As noted earlier by our Party, this process of reforms in China has its attendant problems.  The Chinese leaders and the Chinese journals candidly discuss these problems and the ways of resolving them.  During the course of our discussions with the Chinese leaders, they pointed out four problem areas that are continuously being combated. 

First, though corruption has been brought under some degree of check with exemplary death sentences awarded to top leaders, who were caught on this score, the problem has not been completely eliminated.

Secondly, unemployment resulting from the restructuring of the public sector enterprises is not completely solved. The retraining and redeployment of such workers is being undertaken in a big scale but problems remain. 

Thirdly, social inequalities continue to remain with some people growing rich much faster than the rest.  Special measures to narrow the gap, they say, have been initiated (like those earning less paying lower house rent, health charges, scholarship for higher education etc).

Fourthly, regional inequalities, though reducing, still pose a problem that needs to be resolved.   Backward regions and regions with difficult physical terrain are being focused upon.
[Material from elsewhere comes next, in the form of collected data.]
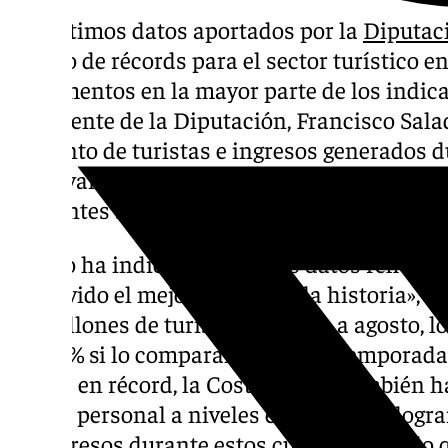
Los últimos datos aportados por la
Diputac
verano de récords para el sector turístico en
incrementos en la mayor parte de los indica
presidente de la Diputación, Francisco Sala
aumento de turistas e ingresos generados du
subrayando que «nunca antes se había gene
diferentes subsectores turísticos».
Salado ha indicado que estos datos reflejan
«ha vivido el mejor verano de la historia», l
6,2 millones de turistas de mayo a agosto, 
del 3,1% si lo comparamos con la temporada 
récord en récord, la Costa del Sol también 
marca personal a niveles económicos, logra
en ingresos durante estos cuatro meses, lo 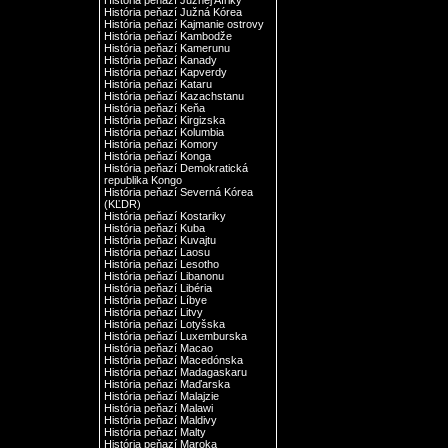
História peňazí Južnej Afriky
História peňazí Južná Kórea
História peňazí Kajmanie ostrovy
História peňazí Kambodže
História peňazí Kamerunu
História peňazí Kanady
História peňazí Kapverdy
História peňazí Kataru
História peňazí Kazachstanu
História peňazí Keňa
História peňazí Kirgizska
História peňazí Kolumbia
História peňazí Komory
História peňazí Konga
História peňazí Demokratická
republika Kongo
História peňazí Severná Kórea
(KĽDR)
História peňazí Kostariky
História peňazí Kuba
História peňazí Kuvajtu
História peňazí Laosu
História peňazí Lesotho
História peňazí Libanonu
História peňazí Libéria
História peňazí Líbye
História peňazí Litvy
História peňazí Lotyšska
História peňazí Luxemburska
História peňazí Macao
História peňazí Macedónska
História peňazí Madagaskaru
História peňazí Maďarska
História peňazí Malajzie
História peňazí Malawi
História peňazí Maldivy
História peňazí Malty
História peňazí Maroka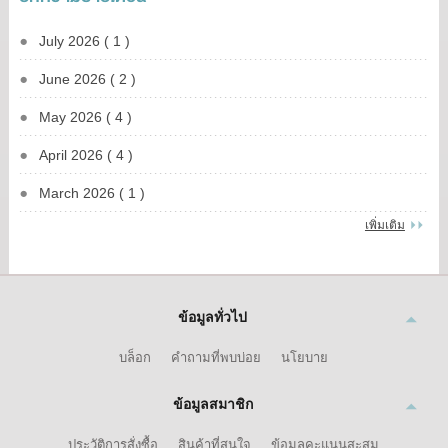
July 2026 ( 1 )
June 2026 ( 2 )
May 2026 ( 4 )
April 2026 ( 4 )
March 2026 ( 1 )
เพิ่มเติม
ข้อมูลทั่วไป
บล็อก
คำถามที่พบบ่อย
นโยบาย
ข้อมูลสมาชิก
ประวัติการสั่งซื้อ
สินค้าที่สนใจ
ข้อมูลคะแนนสะสม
The more prosperous regions and some public sector enterprises have been given the specific responsibility of specific regions with time-bound targets.  This, they say, has helped in reducing such disparities, but more needs to be done.

On the whole, the Chinese leadership appeared satisfied with the overall economic performance while tackling certain adverse developments.  Agriculture, however, continues to remain an area of concern when the demand for food articles is on the rise and the cultivable land available is on the decline due to rapid industrialisation even in rural areas. This is attested by the fact that between 1990 and 2001, the number of rural households increased from 222.37 million to 244.32 million, the  number of rural labourers declined from 895.9 million to 482.3 million!  Much of this labour was absorbed in the agro industries set-up in a planned manner in the rural areas, called Township Village Enterprises (TVEs).  They are concentrating in the area of further increases in productivity on land.

In the final analysis, as argued by us in the Party Education Series: On Party Programme, (Refer "Experience of Socialism in the 20th Century, the Struggle for Socialism in the Future" by Sitaram Yechury) the contradiction between socialist China's attempts to use foreign capital and technology to strengthen socialism with Chinese characteristics and the foreign capital’s desire to undermine socialism in China will determine the direction and scope of future of Chinese economic development and socialist  construction. Many new flash points can emerge, like that of 1989 Tiananmen Square developments, in the unfolding of this contradiction. However, we, in the CPI(M), can only wish the Chinese people  under the leadership of the CPC, all success in their efforts to strengthen  socialism in China overcoming the connected problems.